To my surprise, the result I got on my valid set is very poor according to the tensorboard's log: The PESQ score is about 2.2, and the ESTOI value converges 0.82. However, after I test the model on the testing set, the result is much closer to the paper's result: The PESQ score is 2.73 (plus-minus 0.55), and the STOI score is 0.86 (plus-minus 0.10). Now here are my questions:

  1. Do you have any clues about why the model's performance on my valid-set is so bad?
  2. Right now the PESQ score I got on the testing set is not ideal compared with the paper's result (2.73 v.s. 2.93). I know that the batch-size in my current setting is 24 instead of 32. However, do I need to change other hyper-parameters during training as well if I would like to reproduce your result? If so, could you give me a simple command showing how to set them?

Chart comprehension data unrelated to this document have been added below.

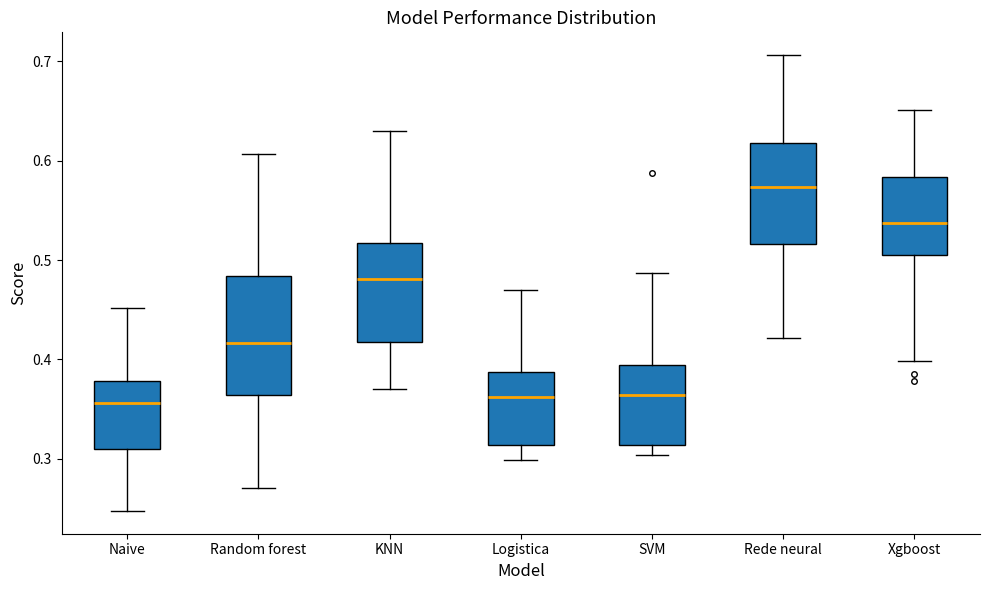

Reading left to right, transcribe this box plot: for each box, give where its median line is, the range the box spans, and where its two whiskers end, as read against the y-axis. The values are not printed on the chart, so give them approximately, as read against the axis.

Naive: median 0.36, box 0.31 to 0.38, whiskers 0.25 to 0.45
Random forest: median 0.42, box 0.36 to 0.48, whiskers 0.27 to 0.61
KNN: median 0.48, box 0.42 to 0.52, whiskers 0.37 to 0.63
Logistica: median 0.36, box 0.31 to 0.39, whiskers 0.30 to 0.47
SVM: median 0.36, box 0.31 to 0.39, whiskers 0.30 to 0.49
Rede neural: median 0.57, box 0.52 to 0.62, whiskers 0.42 to 0.71
Xgboost: median 0.54, box 0.51 to 0.58, whiskers 0.40 to 0.65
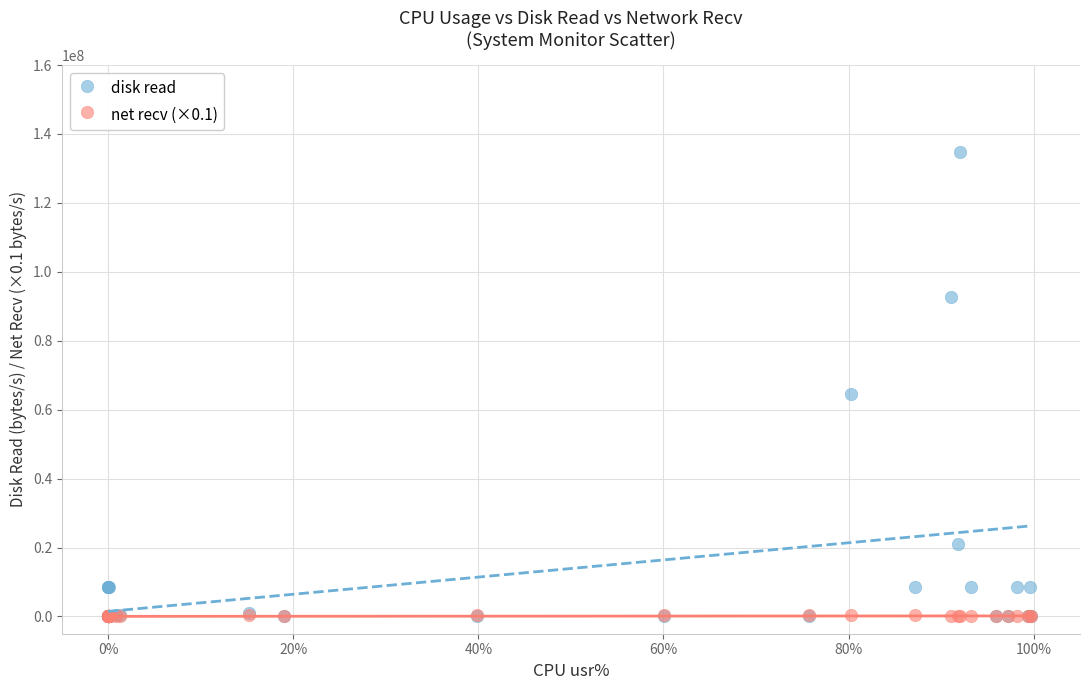

What are all the series names shown in the legend?

disk read, net recv (×0.1)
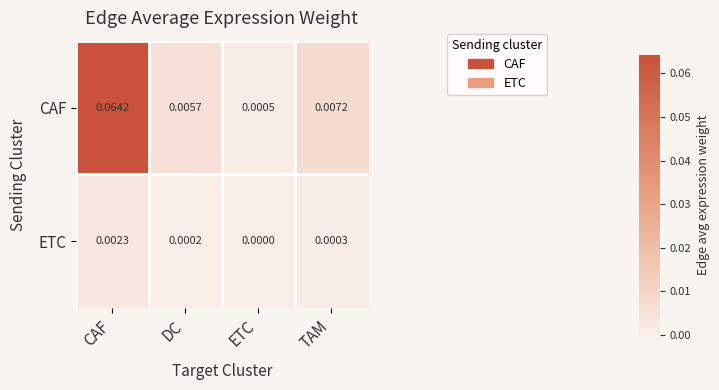

Is the value of CAF at DC greater than the value of ETC at CAF?

Yes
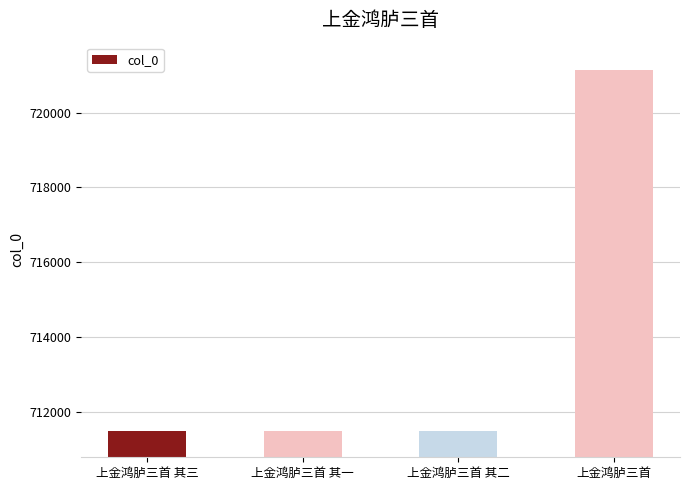

What is the sum of all values?

2855614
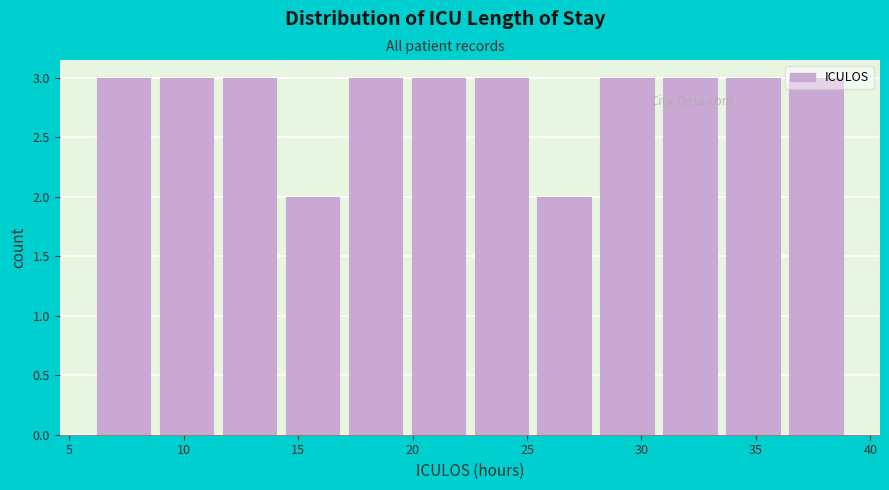

What is the height of the bar covering 14.25 to 17.00 on the x-axis? Neither the bar edges nor the heights are printed on the chart, so give them approximately, as read against the axes.

2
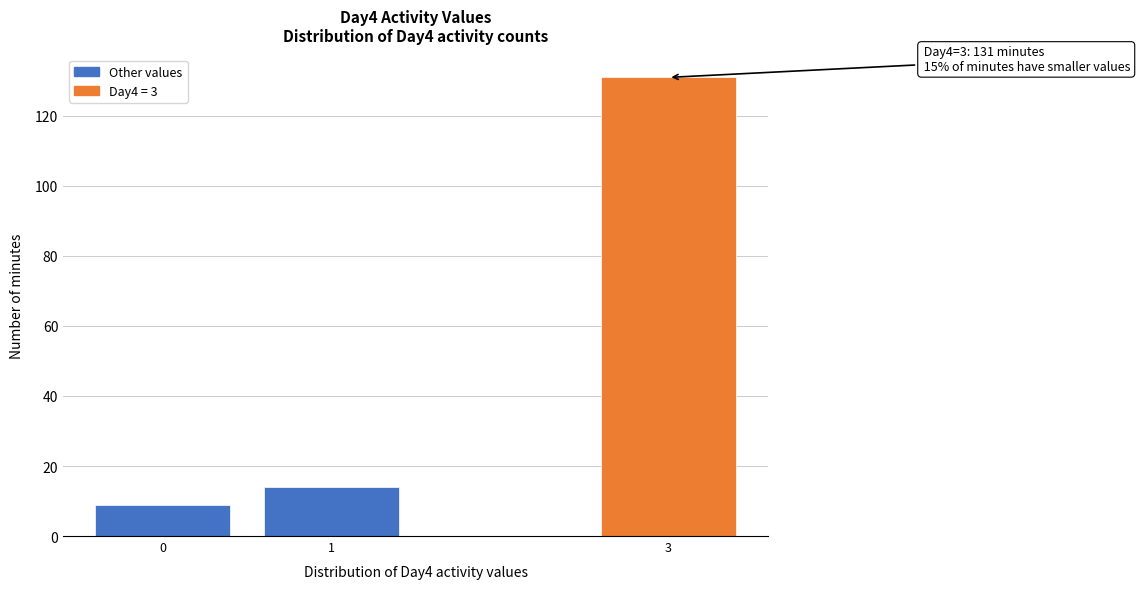

Reading left to right, list all the values displayed in this chart.

9	14	131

Thank you in advance for your time and help!

julius-richter commented 1 year ago

Hey, thanks for your interest!

  1. This probably depends on the choice of speaker(s) in the validation set. We refer to our baseline Diffuse and have chosen speakers p226 and p287 (see here).
  2. No, you do not need to change other hyperparameters for the training. The command is train.py --base_dir /data/VoiceBank/ --batch_size 8 --gpus 4. Hyperparameters such as spec_factor, spec_abs_exponent, sigma_max etc. do not need to be explicitly specified, since the values used in the paper are given as default values.

Hope that helps!

Kuray107 commented 1 year ago

Thanks for the reply! I retrained the model with your instruction but still get a similar result on testing set (PESQ ~ 2.7). The pre-trained checkpoint you provide indeed achieves ~ 2.9 on PESQ score, so I think somehow the default training setting on my side is not optimal. The GPUs I used for training is A40, but it shouldn't make such a huge difference. Do you have any suggestions for me to check something else? And, if it is possible, would you like to re-train the model as well with default setting to confirm it will generate the correct result?

julius-richter commented 1 year ago

I compared the released code with the code we used for the pre-trained model checkpoint, and there was indeed a mismatch on one hyper-parameter. The pre-trained model checkpoint uses centered=True, which should also be the default setting when training SGMSE+. We have updated the code accordingly. Thanks you for bringing this issue to our attention and helping us finding the bug in the code.

We retrained the model with the updated code on VoiceBank-Demand, and the model achieved PESQ: 2.93, ESTOI: 0.86, SI-SDR: 17.4, which is very similar to the values reported in the paper. The small deviation could be due to the stochastic nature of the method and the training procedure.

We encourage you to pull the updated code and start another training. Please let us know if it works properly now.

Kuray107 commented 1 year ago

Hello Julius, thank you for the code update! I've re-run the experiment and this time the evaluation result is good now : ).